- **EXERCISE AIM**: Reproduce the following material word for word, keeping every line, value and character as it stands.

=== Section Start ===

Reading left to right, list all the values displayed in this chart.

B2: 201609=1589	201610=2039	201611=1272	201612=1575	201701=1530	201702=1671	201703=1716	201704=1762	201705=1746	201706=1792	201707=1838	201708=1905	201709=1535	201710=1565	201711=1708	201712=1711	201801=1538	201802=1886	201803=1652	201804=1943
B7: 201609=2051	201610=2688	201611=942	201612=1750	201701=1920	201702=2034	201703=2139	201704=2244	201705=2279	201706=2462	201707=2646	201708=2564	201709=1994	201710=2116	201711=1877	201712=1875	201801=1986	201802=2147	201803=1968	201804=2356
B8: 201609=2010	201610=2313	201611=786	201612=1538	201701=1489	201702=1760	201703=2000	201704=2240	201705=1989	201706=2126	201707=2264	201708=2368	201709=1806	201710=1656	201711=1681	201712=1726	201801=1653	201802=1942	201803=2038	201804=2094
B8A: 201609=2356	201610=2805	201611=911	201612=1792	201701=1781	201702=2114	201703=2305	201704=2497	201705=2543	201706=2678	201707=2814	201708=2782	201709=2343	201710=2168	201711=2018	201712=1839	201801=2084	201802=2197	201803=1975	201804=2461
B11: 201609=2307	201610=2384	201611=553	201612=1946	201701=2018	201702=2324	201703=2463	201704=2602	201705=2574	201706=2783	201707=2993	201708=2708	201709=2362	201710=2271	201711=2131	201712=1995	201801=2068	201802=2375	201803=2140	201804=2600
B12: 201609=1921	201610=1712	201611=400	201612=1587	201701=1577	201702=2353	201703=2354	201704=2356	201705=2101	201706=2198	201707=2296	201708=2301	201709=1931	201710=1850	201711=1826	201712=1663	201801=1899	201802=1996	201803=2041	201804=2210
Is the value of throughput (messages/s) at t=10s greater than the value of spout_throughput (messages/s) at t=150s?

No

=== Section End ===

- **ANSWER BELOW**:
Reading left to right, list all the values displayed in this chart.

B2: 201609=1589	201610=2039	201611=1272	201612=1575	201701=1530	201702=1671	201703=1716	201704=1762	201705=1746	201706=1792	201707=1838	201708=1905	201709=1535	201710=1565	201711=1708	201712=1711	201801=1538	201802=1886	201803=1652	201804=1943
B7: 201609=2051	201610=2688	201611=942	201612=1750	201701=1920	201702=2034	201703=2139	201704=2244	201705=2279	201706=2462	201707=2646	201708=2564	201709=1994	201710=2116	201711=1877	201712=1875	201801=1986	201802=2147	201803=1968	201804=2356
B8: 201609=2010	201610=2313	201611=786	201612=1538	201701=1489	201702=1760	201703=2000	201704=2240	201705=1989	201706=2126	201707=2264	201708=2368	201709=1806	201710=1656	201711=1681	201712=1726	201801=1653	201802=1942	201803=2038	201804=2094
B8A: 201609=2356	201610=2805	201611=911	201612=1792	201701=1781	201702=2114	201703=2305	201704=2497	201705=2543	201706=2678	201707=2814	201708=2782	201709=2343	201710=2168	201711=2018	201712=1839	201801=2084	201802=2197	201803=1975	201804=2461
B11: 201609=2307	201610=2384	201611=553	201612=1946	201701=2018	201702=2324	201703=2463	201704=2602	201705=2574	201706=2783	201707=2993	201708=2708	201709=2362	201710=2271	201711=2131	201712=1995	201801=2068	201802=2375	201803=2140	201804=2600
B12: 201609=1921	201610=1712	201611=400	201612=1587	201701=1577	201702=2353	201703=2354	201704=2356	201705=2101	201706=2198	201707=2296	201708=2301	201709=1931	201710=1850	201711=1826	201712=1663	201801=1899	201802=1996	201803=2041	201804=2210
Is the value of throughput (messages/s) at t=10s greater than the value of spout_throughput (messages/s) at t=150s?

No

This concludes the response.